= Robert Blake (cabinetmaker) =

Robert Blake (active 1826–39) was the first of the Blake family of London cabinetmakers. Blake is particularly known for his marquetry and for the ormolu-mounted commodes in tortoiseshell and ebony that he made in 1708–09, after a pair that André-Charles Boulle made for Louis XIV's Chamber at the Grand Trianon, on display in the New York Frick Collection. A pair of Blake commodes, completing the two in the Frick Collection, was sold at Sotheby's on 15 October 2015 for $658,000.

Pieces in public collections include a piano in the Metropolitan Museum of Art in New York, a writing desk in Goodwood House, a circular table in Alnwick Castle, and an octagonal table in the Leeds City Art Gallery at Temple Newsam House.

His works often imitated the important pieces of 18th-century French furniture that francophile collectors, including the Prince of Wales (later George IV), William Beckford, Francis Seymour-Conway, 3rd Marquess of Hertford and George Watson-Taylor collected at the beginning of the 19th century.

Blake often worked for Edward Holmes Baldock, who was a dealer in china, glass and, later, furniture to the Royal Family. He is also known to have been associated with the well-known Old Bond Street dealer John Webb.

Relatively little is known of the family.

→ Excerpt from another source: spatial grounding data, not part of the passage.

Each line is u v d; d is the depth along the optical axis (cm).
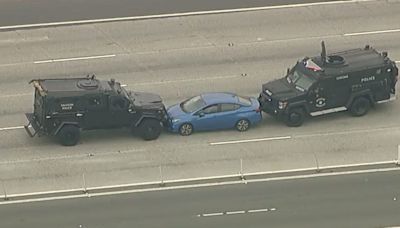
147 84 16788
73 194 13025
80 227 12012
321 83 15112
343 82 15238
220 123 14975
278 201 12569
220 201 12631
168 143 14662
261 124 15338
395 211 12219
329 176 13325
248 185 13100
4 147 14638
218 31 19062
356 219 12019
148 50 18262
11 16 19962
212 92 16325
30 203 12775
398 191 12762
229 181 13262
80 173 13725
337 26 19212
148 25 19412
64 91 14500
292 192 12825
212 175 13488
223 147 14500
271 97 15188
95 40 18750
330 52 17925
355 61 15488
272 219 12075
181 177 13450
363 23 19350
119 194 12962
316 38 18638
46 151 14488
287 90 15238
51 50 18338
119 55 18062
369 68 15312
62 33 19125
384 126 15162
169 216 12238
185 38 18762
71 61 17838
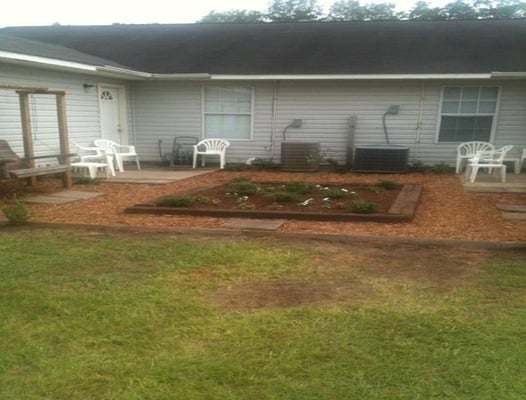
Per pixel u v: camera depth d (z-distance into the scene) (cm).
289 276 387
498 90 1122
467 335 278
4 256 434
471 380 231
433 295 343
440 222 579
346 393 221
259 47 1357
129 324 292
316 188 787
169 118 1308
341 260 431
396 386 227
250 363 247
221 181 943
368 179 1001
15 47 826
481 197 763
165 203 645
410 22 1463
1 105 875
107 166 999
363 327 290
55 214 631
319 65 1189
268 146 1273
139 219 600
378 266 414
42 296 336
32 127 955
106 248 464
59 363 246
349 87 1198
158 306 321
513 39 1243
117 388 224
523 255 447
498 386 225
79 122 1109
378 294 347
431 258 438
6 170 734
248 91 1252
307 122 1238
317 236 511
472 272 396
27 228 554
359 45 1302
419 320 299
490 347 263
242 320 300
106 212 643
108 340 272
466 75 1058
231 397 218
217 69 1222
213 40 1444
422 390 223
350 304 328
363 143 1224
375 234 520
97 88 1173
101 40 1505
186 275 387
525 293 346
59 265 409
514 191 816
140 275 386
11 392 220
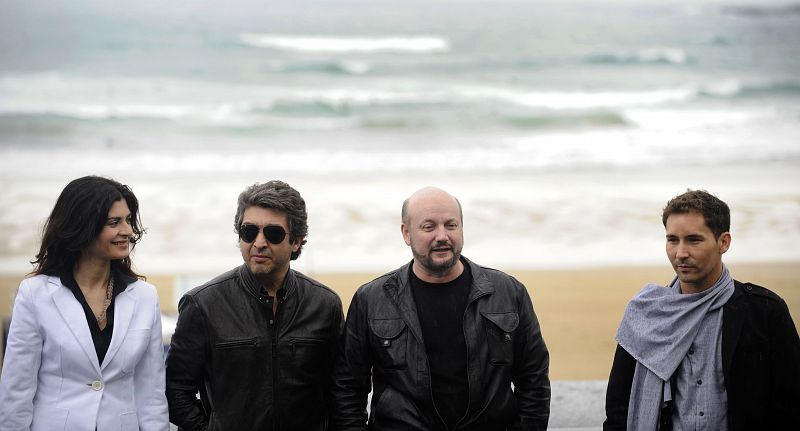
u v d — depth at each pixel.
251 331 3.50
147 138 26.31
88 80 32.66
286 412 3.49
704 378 3.22
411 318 3.51
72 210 3.33
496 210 16.58
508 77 34.12
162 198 17.77
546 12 40.31
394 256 13.23
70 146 25.12
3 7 35.22
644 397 3.30
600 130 27.42
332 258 13.04
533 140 26.17
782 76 33.91
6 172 21.19
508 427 3.52
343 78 33.69
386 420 3.48
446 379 3.45
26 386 3.26
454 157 23.81
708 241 3.23
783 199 16.95
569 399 4.74
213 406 3.50
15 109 28.83
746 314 3.22
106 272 3.49
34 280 3.37
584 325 9.74
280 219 3.46
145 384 3.47
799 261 12.38
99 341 3.37
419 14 39.94
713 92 31.91
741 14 39.28
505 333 3.54
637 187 18.86
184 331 3.53
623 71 34.91
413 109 30.33
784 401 3.21
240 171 21.80
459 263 3.62
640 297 3.43
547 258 13.06
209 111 29.41
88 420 3.27
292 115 29.81
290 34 37.47
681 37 37.84
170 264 12.72
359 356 3.61
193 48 35.72
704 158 22.62
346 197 17.92
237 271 3.64
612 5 40.47
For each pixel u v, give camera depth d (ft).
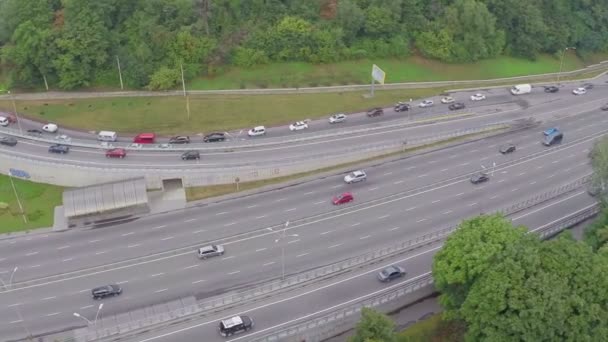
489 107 504.02
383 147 428.97
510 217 356.18
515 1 591.78
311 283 306.96
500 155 429.79
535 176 402.52
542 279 246.47
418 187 392.88
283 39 525.75
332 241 344.49
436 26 563.48
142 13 513.45
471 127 462.19
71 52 488.44
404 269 315.58
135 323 288.71
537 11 600.39
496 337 245.45
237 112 478.59
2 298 313.32
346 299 295.69
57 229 369.71
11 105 482.69
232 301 296.30
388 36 557.74
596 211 352.90
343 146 433.48
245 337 275.80
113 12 514.27
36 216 381.60
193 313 289.94
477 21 560.61
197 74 508.12
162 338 277.44
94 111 477.36
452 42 561.02
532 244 268.21
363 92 515.91
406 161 426.10
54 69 495.00
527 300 241.55
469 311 257.55
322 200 384.06
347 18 538.88
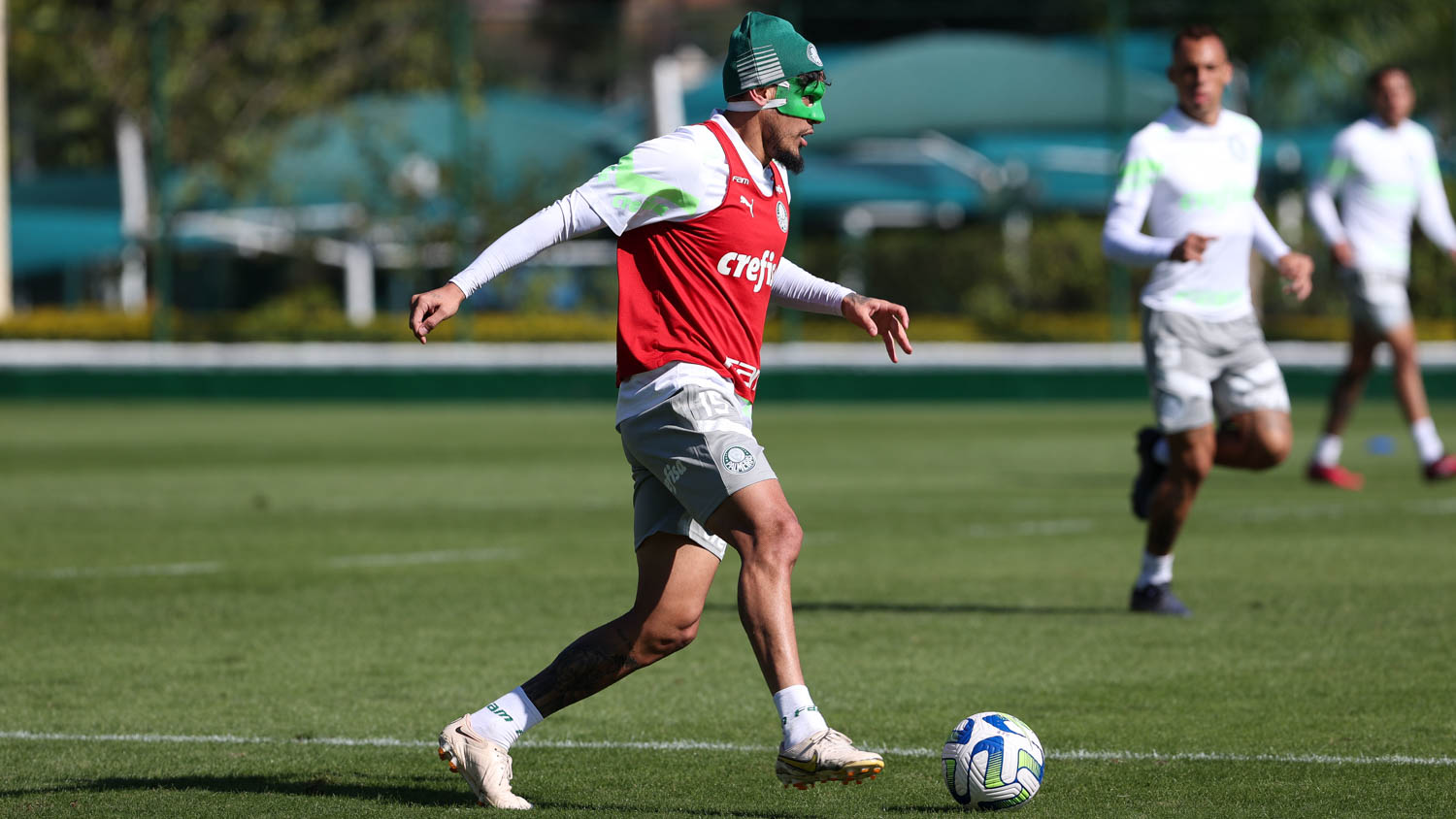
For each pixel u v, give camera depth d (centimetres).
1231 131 2806
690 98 11706
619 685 2342
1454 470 4853
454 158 9606
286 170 10700
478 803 1681
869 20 14062
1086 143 11938
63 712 2159
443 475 5597
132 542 3931
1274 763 1844
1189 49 2781
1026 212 11069
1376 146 4734
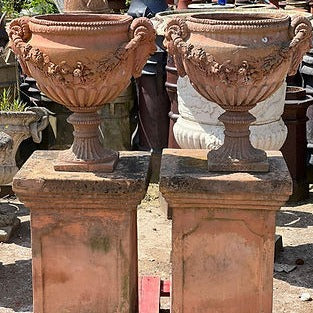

They are listed at 8 Stephen Street, off Tottenham Court Road, between 1826 and 1881. Robert Blake is listed in Robson's 1823 Commercial Directory as a "buhl cutter", at 8 Stephen Street, Tottenham Court Road, and subsequently in the 1826 Post Office Directory as a "cabinet inlayer and buhl manufacturer". Robert Blake had four sons, George, Charles, James and Henry, who continued the firm of Robert Blake & Co. In 1840, it took the name of R. Blake & Sons and, in 1841, Blake; Geo & Brothers; and later George Blake & Co., cabinetmaker of 130 Mount Street, London, and also still in Stephen Street in 1844; George Blake in 1846-50 at 53 Mount Street; and in 1851 to around 1853 George Blake at 53 Mortimer Street. The premises on Stephen Street remained in use by various family members, listed as "Blake, J. & H", and by 1853 "Blake, Chas. & H.", until 1880.